▸ Exercise aim
Starting at the line that contains "pinky dip: (418, 1014)" and ending at the final line of the entries below, write out each line exactly as it appears, but omit the pictures.

*** Opening of Given data ***

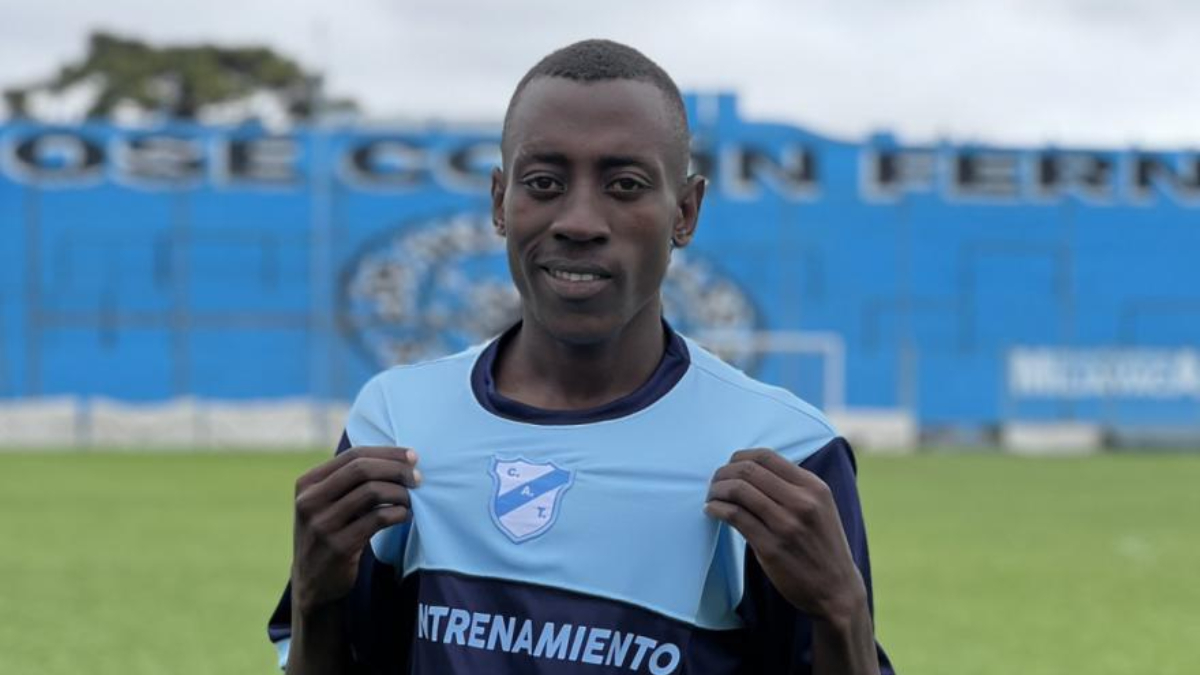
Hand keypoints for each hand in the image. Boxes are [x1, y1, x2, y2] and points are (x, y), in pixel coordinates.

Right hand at [290, 446, 420, 613]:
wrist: (312, 583)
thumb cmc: (330, 534)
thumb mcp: (328, 503)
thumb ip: (350, 481)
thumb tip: (400, 460)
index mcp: (307, 483)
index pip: (353, 455)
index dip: (387, 453)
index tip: (412, 457)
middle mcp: (310, 501)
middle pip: (362, 469)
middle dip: (396, 470)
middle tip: (417, 478)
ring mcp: (322, 525)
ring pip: (372, 492)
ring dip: (400, 493)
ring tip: (410, 500)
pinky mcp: (338, 547)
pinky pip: (378, 519)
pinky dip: (398, 513)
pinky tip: (404, 515)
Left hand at [705, 448, 866, 620]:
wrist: (837, 590)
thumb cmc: (823, 546)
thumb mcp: (820, 507)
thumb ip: (794, 487)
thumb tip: (752, 470)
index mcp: (814, 487)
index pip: (766, 456)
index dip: (740, 457)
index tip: (729, 466)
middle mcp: (801, 502)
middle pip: (748, 470)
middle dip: (724, 472)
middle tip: (714, 483)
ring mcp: (786, 524)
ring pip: (738, 490)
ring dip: (717, 490)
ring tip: (712, 497)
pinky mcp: (771, 547)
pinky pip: (735, 516)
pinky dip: (717, 509)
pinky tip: (712, 512)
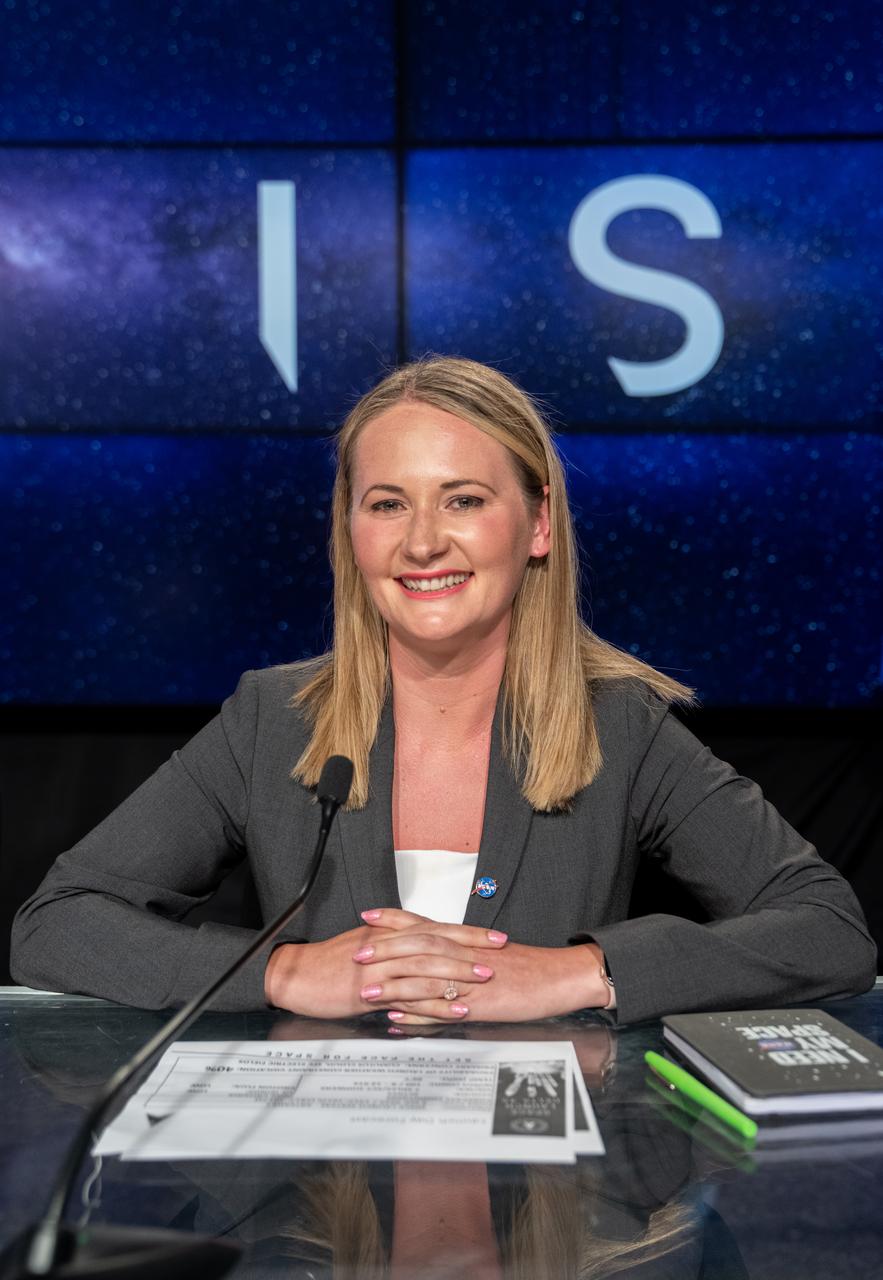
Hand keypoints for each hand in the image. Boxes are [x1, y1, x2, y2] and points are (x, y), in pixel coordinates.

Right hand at [264, 909, 505, 1018]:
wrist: (296, 975)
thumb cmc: (329, 964)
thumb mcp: (364, 947)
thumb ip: (393, 945)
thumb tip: (421, 947)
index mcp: (390, 933)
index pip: (437, 927)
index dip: (468, 931)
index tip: (493, 936)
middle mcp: (389, 945)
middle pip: (437, 941)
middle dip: (472, 947)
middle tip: (499, 952)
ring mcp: (381, 967)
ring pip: (427, 965)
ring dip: (458, 972)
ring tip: (485, 979)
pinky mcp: (372, 990)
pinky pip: (410, 996)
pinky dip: (436, 1003)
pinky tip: (456, 1010)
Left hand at [360, 910, 610, 1024]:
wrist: (559, 977)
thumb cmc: (528, 968)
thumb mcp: (491, 955)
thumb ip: (462, 954)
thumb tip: (437, 956)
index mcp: (465, 940)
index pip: (423, 923)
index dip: (393, 919)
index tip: (367, 916)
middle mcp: (464, 954)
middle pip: (417, 947)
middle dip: (383, 950)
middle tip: (356, 953)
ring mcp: (470, 979)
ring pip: (425, 978)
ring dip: (392, 986)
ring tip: (365, 993)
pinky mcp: (479, 1004)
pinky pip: (444, 1009)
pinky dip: (418, 1014)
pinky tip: (398, 1020)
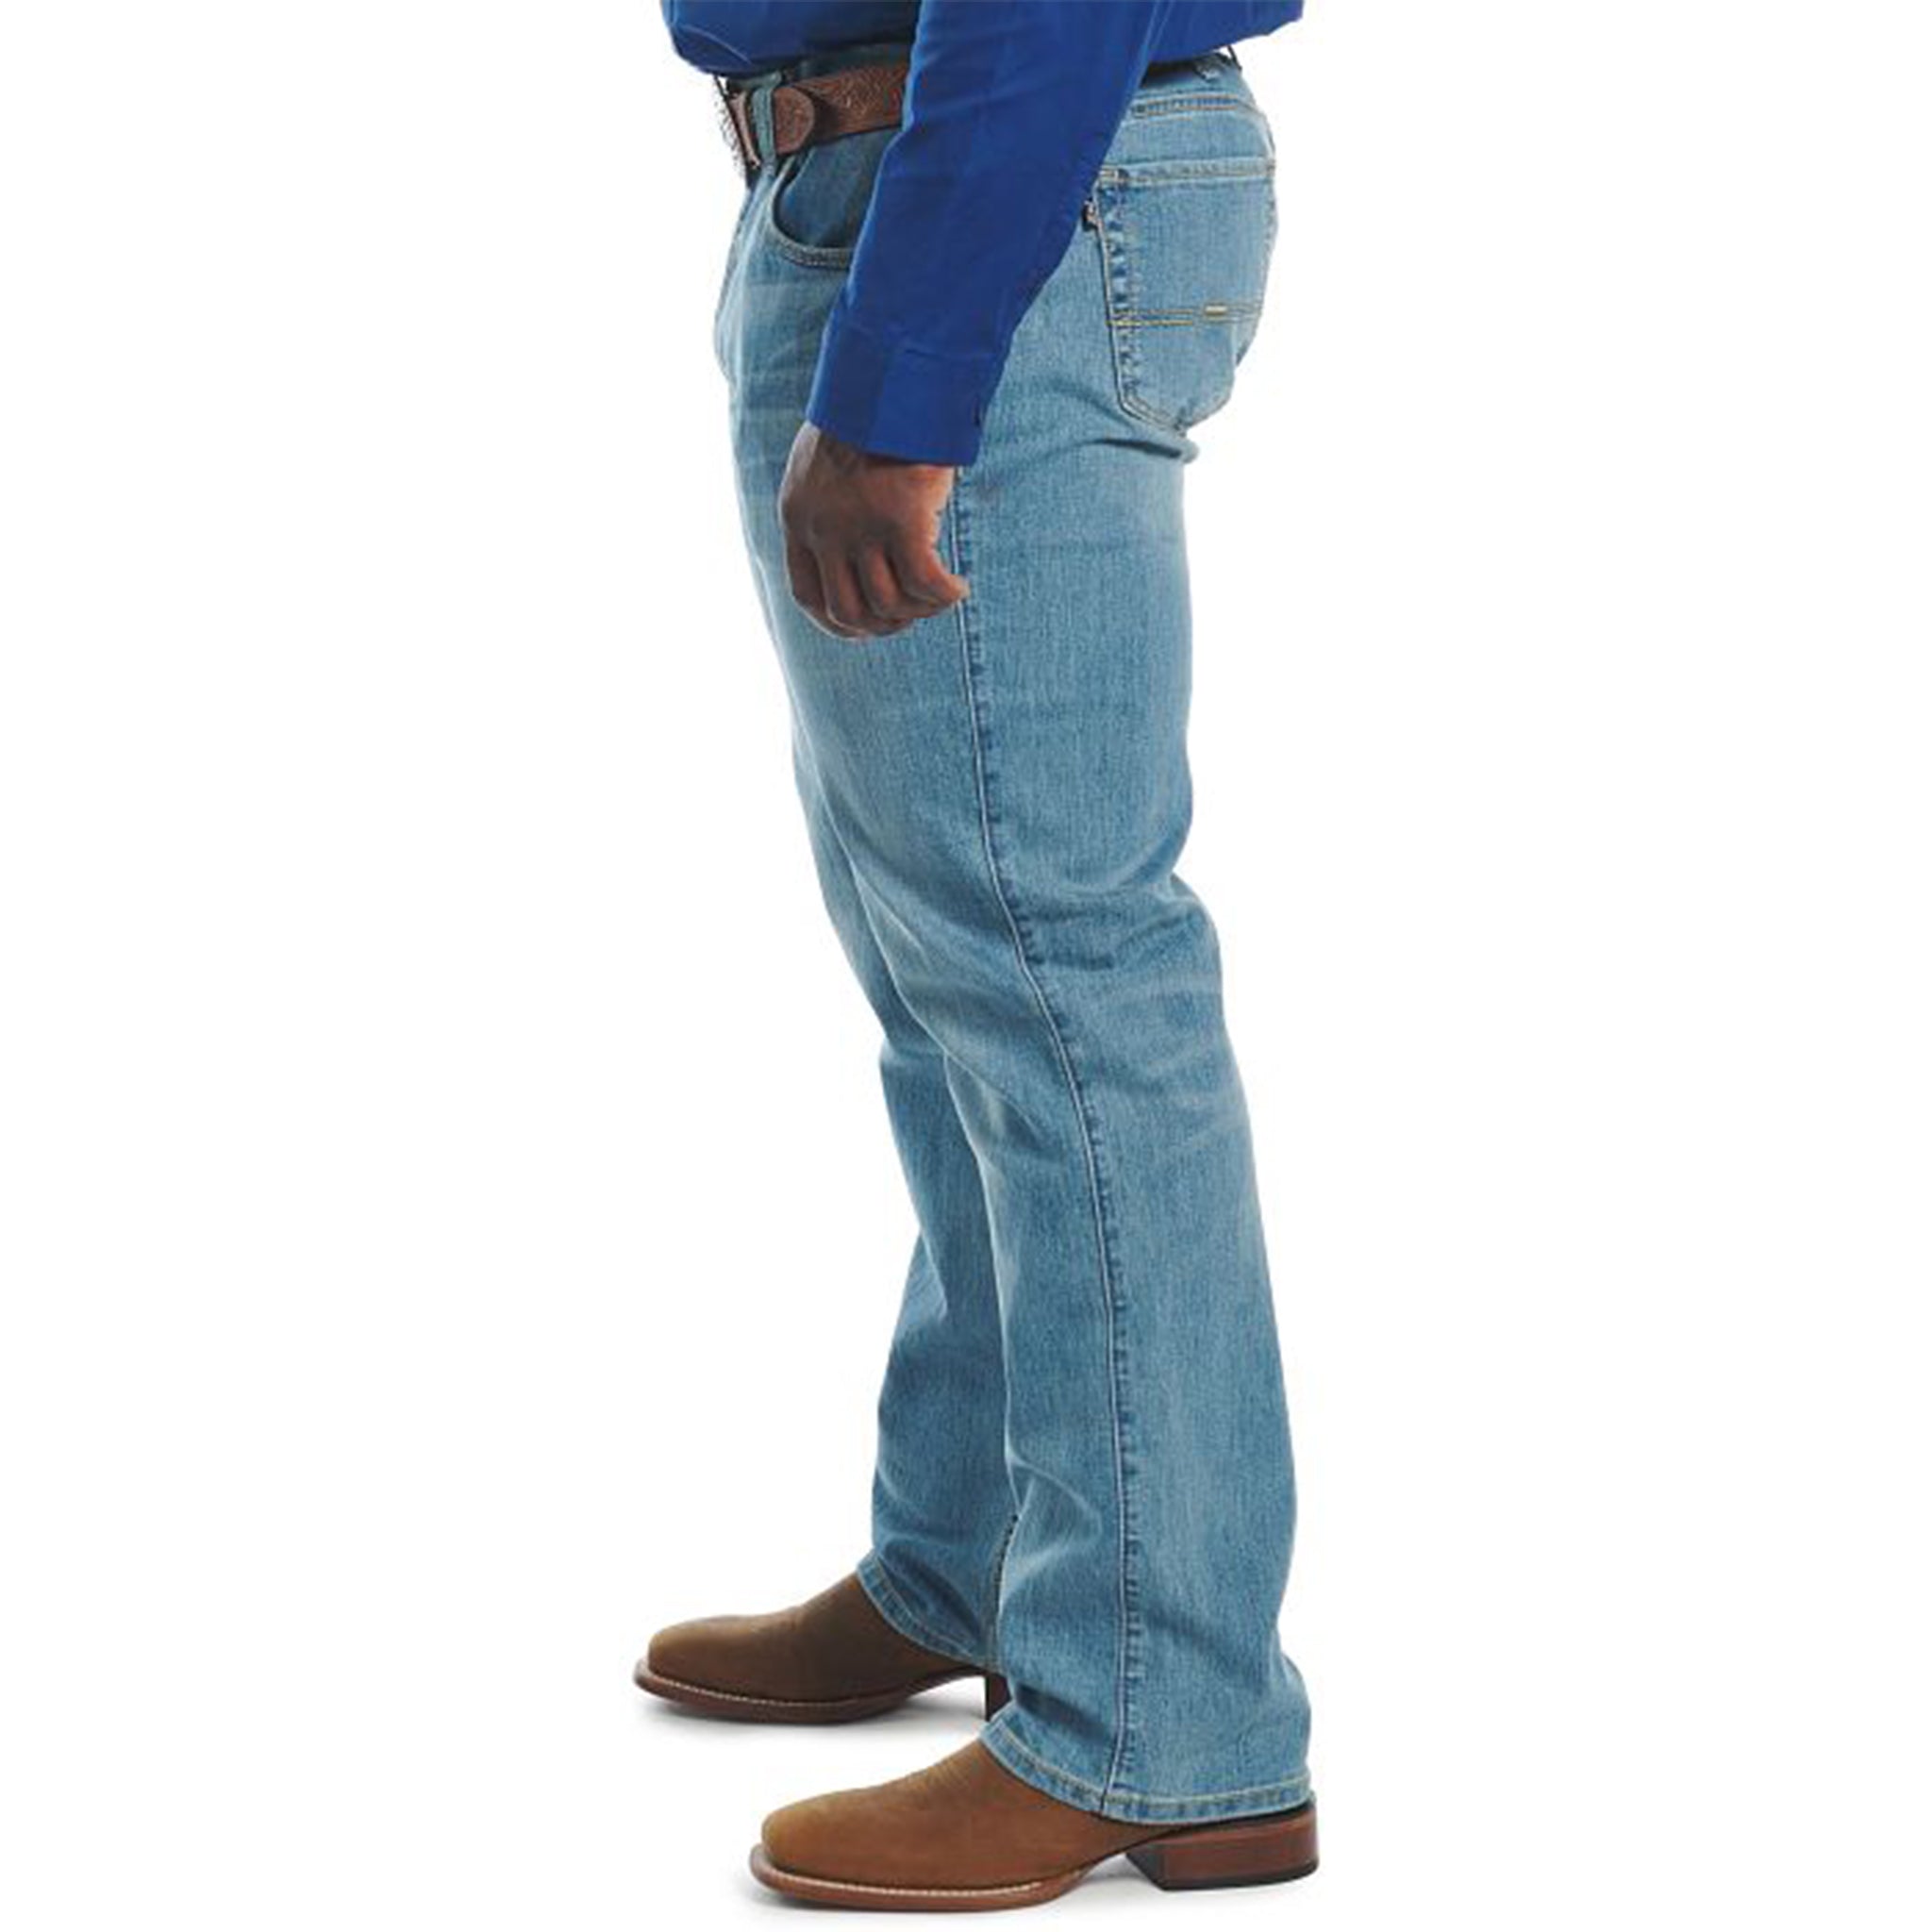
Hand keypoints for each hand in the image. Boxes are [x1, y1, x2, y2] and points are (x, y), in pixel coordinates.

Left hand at [777, 423, 969, 640]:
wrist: (893, 374)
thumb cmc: (871, 414)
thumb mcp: (827, 465)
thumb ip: (829, 509)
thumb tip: (855, 555)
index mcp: (798, 517)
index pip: (808, 596)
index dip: (840, 624)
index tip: (869, 627)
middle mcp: (824, 529)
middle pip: (850, 611)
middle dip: (885, 624)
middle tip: (914, 612)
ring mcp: (861, 527)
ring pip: (890, 603)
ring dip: (920, 610)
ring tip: (940, 595)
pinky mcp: (903, 519)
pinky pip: (927, 583)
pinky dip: (945, 594)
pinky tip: (958, 588)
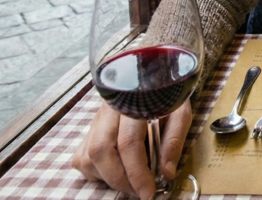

*** Close of Given data ***

▸ The answer
pinky dip: (418, 1014)
pinky tip: (398, 1020)
Hand keypoints for each hand in the image. Boxes are [x1, y1, x2, y2] and points are (x, y), in pixel coordinates.

Left hand at [777, 423, 969, 640]:
wrist: (893, 374)
thumb cmc: (871, 414)
thumb mcp: (827, 465)
thumb ip: (829, 509)
thumb tip: (855, 555)
index mcp: (798, 517)
index pip: (808, 596)
index dip: (840, 624)
index tip: (869, 627)
middle mcp: (824, 529)
middle pip: (850, 611)
middle dip: (885, 624)
middle tip: (914, 612)
ring mcp: (861, 527)
ring pip: (890, 603)
ring dip: (920, 610)
ring tip: (940, 595)
pinky mcp: (903, 519)
pinky pip: (927, 583)
pinky dip: (945, 594)
pinky tip: (958, 588)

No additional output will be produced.